* _Selected extract_:
::::::::::
Abstract

Liver cirrhosis is the liver scarring in human body which causes the liver organ failure to function its regular activities effectively and normally. In this paper, we proposed and analyzed the combined effect of hepatitis B virus (HBV) infection and heavy alcohol consumption on the progression dynamics of liver cirrhosis. In order to study the progression dynamics of cirrhosis and to describe the effect of alcohol intake variation on a chronic hepatitis B patients a deterministic model and a logistic function are considered, respectively. The detailed proof of the positivity, boundedness, and biological feasibility of the proposed model is presented. The disease endemic equilibrium point and the existence of bifurcation were investigated in detail. We established and proved the existence theorems for forward and backward bifurcations, respectively. Finally, we performed large scale numerical simulations to verify the analytic work and the result of the numerical simulations reveal that heavy alcohol consumption significantly accelerates the progression of liver cirrhosis in chronic hepatitis B infected individuals.

1. Introduction

Liver cirrhosis is a late stage of liver diseases where a healthy liver tissue is possibly transformed into scar tissue when forced to process alcohol or subjected to viral infections, which in turn makes the liver organ fail to function normally. It is characterized by high morbidity and mortality in the world where one million deaths are attributable to cirrhosis every year [1]. Liver cirrhosis is caused by alcohol abuse, chronic viral hepatitis (B and C), and nonalcohol fatty diseases [2]. Although liver cirrhosis has no signs until liver damage is extensive, acute infection individuals gradually develop symptoms such as easily bleeding, nausea, loss of appetite, and sudden weight loss.

The two main etiologic factors of liver cirrhosis include HBV infection and heavy alcohol consumption [3]. Between 350 and 400 million people are chronic carriers and 2 billion people are living with HBV infection in the world [4]. Hepatitis B, one of the major risk factors of liver cirrhosis which originates from hepatitis B virus, is more likely to occur among people with long term viral hepatitis. The HBV infection involves two phases: acute infection and chronic HBV carriers [5]. About 90% of acute infection individuals are capable of clearing HBV from their blood within 6 months [6, 7]. However, the chronic phase is the end-stage liver disease which results in liver inflammation and can lead to life-long illness. This contagious disease is spreading either vertically from infected mothers to her infants during delivery or horizontally through unsafe sexual practices, blood transfusion with another infected human, and exposures to infectious blood and body fluids [6, 8]. Liver cirrhosis is heavily prevalent in hepatocellular carcinoma (HCC) when compared with HBV patients [9], Liver cirrhosis development is higher in chronic HBV patients with high viral load than in those with low viral load [10].
::::::::::
* _Listed records_:
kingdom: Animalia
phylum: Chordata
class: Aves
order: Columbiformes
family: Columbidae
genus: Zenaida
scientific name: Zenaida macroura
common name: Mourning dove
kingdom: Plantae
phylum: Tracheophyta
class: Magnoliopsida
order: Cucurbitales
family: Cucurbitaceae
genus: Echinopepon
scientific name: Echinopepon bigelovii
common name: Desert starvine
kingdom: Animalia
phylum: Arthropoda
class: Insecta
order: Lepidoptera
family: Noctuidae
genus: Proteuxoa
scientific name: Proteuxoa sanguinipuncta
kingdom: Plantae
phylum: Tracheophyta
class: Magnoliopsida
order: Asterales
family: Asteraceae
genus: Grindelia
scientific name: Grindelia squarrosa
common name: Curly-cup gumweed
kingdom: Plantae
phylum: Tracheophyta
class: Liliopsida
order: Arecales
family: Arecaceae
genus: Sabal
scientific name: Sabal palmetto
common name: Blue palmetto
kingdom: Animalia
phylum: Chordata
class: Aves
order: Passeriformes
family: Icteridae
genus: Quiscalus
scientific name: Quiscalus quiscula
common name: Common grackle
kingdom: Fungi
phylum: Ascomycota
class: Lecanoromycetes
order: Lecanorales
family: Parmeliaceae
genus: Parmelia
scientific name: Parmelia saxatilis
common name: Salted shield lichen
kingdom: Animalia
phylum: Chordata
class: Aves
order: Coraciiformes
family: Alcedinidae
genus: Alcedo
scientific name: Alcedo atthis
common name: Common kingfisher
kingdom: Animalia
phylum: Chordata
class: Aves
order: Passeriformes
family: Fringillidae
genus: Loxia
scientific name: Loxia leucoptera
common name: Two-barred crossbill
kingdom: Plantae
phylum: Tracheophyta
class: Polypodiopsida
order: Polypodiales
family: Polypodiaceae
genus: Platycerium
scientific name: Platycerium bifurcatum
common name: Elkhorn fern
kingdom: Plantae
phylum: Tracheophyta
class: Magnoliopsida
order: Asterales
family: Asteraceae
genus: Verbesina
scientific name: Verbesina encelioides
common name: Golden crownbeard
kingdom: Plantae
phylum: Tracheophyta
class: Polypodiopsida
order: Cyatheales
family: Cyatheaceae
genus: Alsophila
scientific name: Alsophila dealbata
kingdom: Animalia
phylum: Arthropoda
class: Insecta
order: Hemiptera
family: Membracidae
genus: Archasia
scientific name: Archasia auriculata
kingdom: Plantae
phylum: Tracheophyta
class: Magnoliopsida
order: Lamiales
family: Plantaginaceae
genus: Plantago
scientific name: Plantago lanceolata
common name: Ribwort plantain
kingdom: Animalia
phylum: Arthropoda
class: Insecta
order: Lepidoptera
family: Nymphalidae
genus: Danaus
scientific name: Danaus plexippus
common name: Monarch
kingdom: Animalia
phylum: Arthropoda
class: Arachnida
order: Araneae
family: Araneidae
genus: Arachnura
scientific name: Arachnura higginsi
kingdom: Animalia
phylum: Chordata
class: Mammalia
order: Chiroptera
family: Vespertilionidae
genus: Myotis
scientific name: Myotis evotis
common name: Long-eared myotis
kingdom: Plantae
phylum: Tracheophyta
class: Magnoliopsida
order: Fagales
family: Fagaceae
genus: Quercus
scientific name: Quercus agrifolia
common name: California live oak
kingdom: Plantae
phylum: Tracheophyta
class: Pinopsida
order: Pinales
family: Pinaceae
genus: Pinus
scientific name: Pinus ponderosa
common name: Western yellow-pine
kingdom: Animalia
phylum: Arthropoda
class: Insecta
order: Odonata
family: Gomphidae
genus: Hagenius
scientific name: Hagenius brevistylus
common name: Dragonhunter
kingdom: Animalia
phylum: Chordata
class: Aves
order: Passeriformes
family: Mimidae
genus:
::::::::::
* _Task statement_: Can you return, word for word, the part of the liver cirrhosis text starting with "Liver cirrhosis is a" and going on through "sudden weight loss."?

* _Answer box_:
Liver cirrhosis is a late stage of liver diseases where a healthy liver tissue is possibly transformed into scar tissue when forced to process alcohol or subjected to viral infections, which in turn makes the liver organ fail to function normally. It is characterized by high morbidity and mortality in the world where one million deaths are attributable to cirrhosis every year [1]. Liver cirrhosis is caused by alcohol abuse, chronic viral hepatitis (B and C), and nonalcohol fatty diseases [2]. Although liver cirrhosis has no signs until liver damage is extensive, acute infection individuals gradually develop symptoms such as easily bleeding, nausea, loss of appetite, and sudden weight loss.